[Enunciado]
¿Puedes imprimir completo el texto sobre el Hospital Vilardebó, sin cambiar una sola palabra ni signo?

[Bloque de texto]

################

La única persona con voluntad de hablar ese día fue Edgardo, encargado de la Usina Cultural del hospital, donde los internos aprenden a tocar distintos instrumentos como forma de recreación. La sala de música de la usina es tan completa como cualquier estudio de grabación profesional, y es el orgullo de los empleados, quienes enfatizan que escolares y liceales pueden utilizar esas instalaciones, ya que son públicas. Al charlar con Edgardo, la razón detrás de tanto secretismo y resquemor se revela: unos días atrás el Hospital salió en “Santo y seña”, programa periodístico conducido por Ignacio Álvarez junto a Alejandro Amaral, Ana Matyszczyk y Patricia Martín y transmitido a través de Montecarlo Televisión (canal 4 de aire). La edición se tituló "¿Cómo tratar la locura?" y criticó fuertemente las condiciones de los pacientes en el Hospital. En medio de esta conversación, el mismo guardia de antes vuelve a aparecer al grito de “¿qué les dije? ¡No pueden estar acá!”, y no hubo quien lo convenciera. Las puertas del Vilardebó se cerraron.

Aunque al principio la impotencia pudo más, luego de mirar el programa las razones detrás del repentino secretismo se hicieron obvias. En horario central de televisión abierta y con llegada a nivel nacional se expusieron nombres y apellidos de pacientes que hoy intentan reinsertarse en sociedad a través de los mismos proyectos por los que tanto luchan los psicólogos del centro. Sus historias fueron tratadas por los periodistas, sus circunstancias divulgadas y su privacidad violada con una libertad y un desparpajo sorprendentes.

################

[Ítems mostrados]
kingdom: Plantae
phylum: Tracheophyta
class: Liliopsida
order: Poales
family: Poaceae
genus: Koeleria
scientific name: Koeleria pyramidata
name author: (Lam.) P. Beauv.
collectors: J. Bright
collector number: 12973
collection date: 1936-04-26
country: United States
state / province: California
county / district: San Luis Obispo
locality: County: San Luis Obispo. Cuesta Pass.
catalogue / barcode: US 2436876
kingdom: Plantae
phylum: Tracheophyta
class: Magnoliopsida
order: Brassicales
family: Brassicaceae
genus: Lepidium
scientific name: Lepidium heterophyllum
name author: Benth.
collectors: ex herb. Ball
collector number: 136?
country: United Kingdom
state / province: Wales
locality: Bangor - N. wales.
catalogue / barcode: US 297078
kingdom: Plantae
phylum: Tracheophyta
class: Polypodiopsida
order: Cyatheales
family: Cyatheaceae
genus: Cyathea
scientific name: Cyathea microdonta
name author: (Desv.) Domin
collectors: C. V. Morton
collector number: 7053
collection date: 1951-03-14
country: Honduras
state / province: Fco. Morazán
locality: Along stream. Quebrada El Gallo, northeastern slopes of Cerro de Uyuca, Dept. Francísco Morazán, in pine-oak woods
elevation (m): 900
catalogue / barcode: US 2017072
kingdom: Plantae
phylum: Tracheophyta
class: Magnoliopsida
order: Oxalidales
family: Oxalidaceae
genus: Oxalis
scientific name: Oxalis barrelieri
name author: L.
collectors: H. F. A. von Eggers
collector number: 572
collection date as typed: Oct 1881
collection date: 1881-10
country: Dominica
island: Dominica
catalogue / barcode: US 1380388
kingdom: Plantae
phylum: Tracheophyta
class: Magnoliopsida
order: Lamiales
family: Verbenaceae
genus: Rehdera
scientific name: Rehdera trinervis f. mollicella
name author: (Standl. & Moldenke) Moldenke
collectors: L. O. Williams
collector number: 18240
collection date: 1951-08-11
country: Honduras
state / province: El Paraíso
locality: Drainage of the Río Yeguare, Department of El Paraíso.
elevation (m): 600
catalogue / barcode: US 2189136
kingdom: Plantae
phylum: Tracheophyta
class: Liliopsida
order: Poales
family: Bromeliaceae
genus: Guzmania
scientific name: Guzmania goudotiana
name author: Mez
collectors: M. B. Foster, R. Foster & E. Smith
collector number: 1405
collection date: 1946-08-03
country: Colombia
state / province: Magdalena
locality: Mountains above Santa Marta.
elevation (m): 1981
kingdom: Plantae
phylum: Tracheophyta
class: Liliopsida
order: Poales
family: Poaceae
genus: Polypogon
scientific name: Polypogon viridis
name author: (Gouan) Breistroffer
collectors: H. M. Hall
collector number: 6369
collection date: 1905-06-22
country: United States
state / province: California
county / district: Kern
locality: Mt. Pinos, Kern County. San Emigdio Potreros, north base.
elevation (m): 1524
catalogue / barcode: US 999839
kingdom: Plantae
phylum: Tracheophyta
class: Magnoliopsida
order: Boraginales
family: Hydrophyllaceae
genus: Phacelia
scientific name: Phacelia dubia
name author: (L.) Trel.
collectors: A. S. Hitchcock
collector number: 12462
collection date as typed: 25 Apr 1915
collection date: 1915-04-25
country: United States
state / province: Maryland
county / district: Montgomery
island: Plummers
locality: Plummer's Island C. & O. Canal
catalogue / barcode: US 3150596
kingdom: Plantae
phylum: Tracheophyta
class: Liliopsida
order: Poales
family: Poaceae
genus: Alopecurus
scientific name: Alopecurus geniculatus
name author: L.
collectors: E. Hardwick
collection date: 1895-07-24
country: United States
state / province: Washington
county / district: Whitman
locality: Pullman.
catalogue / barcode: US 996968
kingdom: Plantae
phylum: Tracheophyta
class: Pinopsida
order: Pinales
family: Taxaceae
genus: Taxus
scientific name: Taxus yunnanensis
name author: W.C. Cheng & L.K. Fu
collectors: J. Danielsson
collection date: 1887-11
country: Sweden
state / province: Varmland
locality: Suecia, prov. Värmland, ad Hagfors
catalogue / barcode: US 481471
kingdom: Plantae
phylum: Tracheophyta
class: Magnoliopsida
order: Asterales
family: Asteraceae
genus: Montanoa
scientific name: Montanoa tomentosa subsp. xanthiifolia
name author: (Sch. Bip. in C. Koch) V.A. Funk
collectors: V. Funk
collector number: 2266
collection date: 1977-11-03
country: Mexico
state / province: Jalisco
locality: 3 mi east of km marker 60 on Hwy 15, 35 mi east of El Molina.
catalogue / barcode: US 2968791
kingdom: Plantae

################

[Respuesta]
La única persona con voluntad de hablar ese día fue Edgardo, encargado de la Usina Cultural del hospital, donde los internos aprenden a tocar distintos instrumentos como forma de recreación. La sala de música de la usina es tan completa como cualquier estudio de grabación profesional, y es el orgullo de los empleados, quienes enfatizan que escolares y liceales pueden utilizar esas instalaciones, ya que son públicas. Al charlar con Edgardo, la razón detrás de tanto secretismo y resquemor se revela: unos días atrás el Hospital salió en “Santo y seña”, programa periodístico conducido por Ignacio Álvarez junto a Alejandro Amaral, Ana Matyszczyk y Patricia Martín y transmitido a través de Montecarlo Televisión (canal 4 de aire). La edición se tituló "¿Cómo tratar la locura?" y criticó fuertemente las condiciones de los pacientes en el Hospital. En medio de esta conversación, el mismo guardia de antes vuelve a aparecer al grito de “¿qué les dije? ¡No pueden estar acá!”, y no hubo quien lo convenciera. Las puertas del Vilardebó se cerraron.

Aunque al principio la impotencia pudo más, luego de mirar el programa las razones detrás del repentino secretismo se hicieron obvias. En horario central de televisión abierta y con llegada a nivel nacional se expusieron nombres y apellidos de pacientes que hoy intentan reinsertarse en sociedad a través de los mismos proyectos por los que tanto luchan los psicólogos del centro. Sus historias fueron tratadas por los periodistas, sus circunstancias divulgadas y su privacidad violada con una libertad y un desparpajo sorprendentes.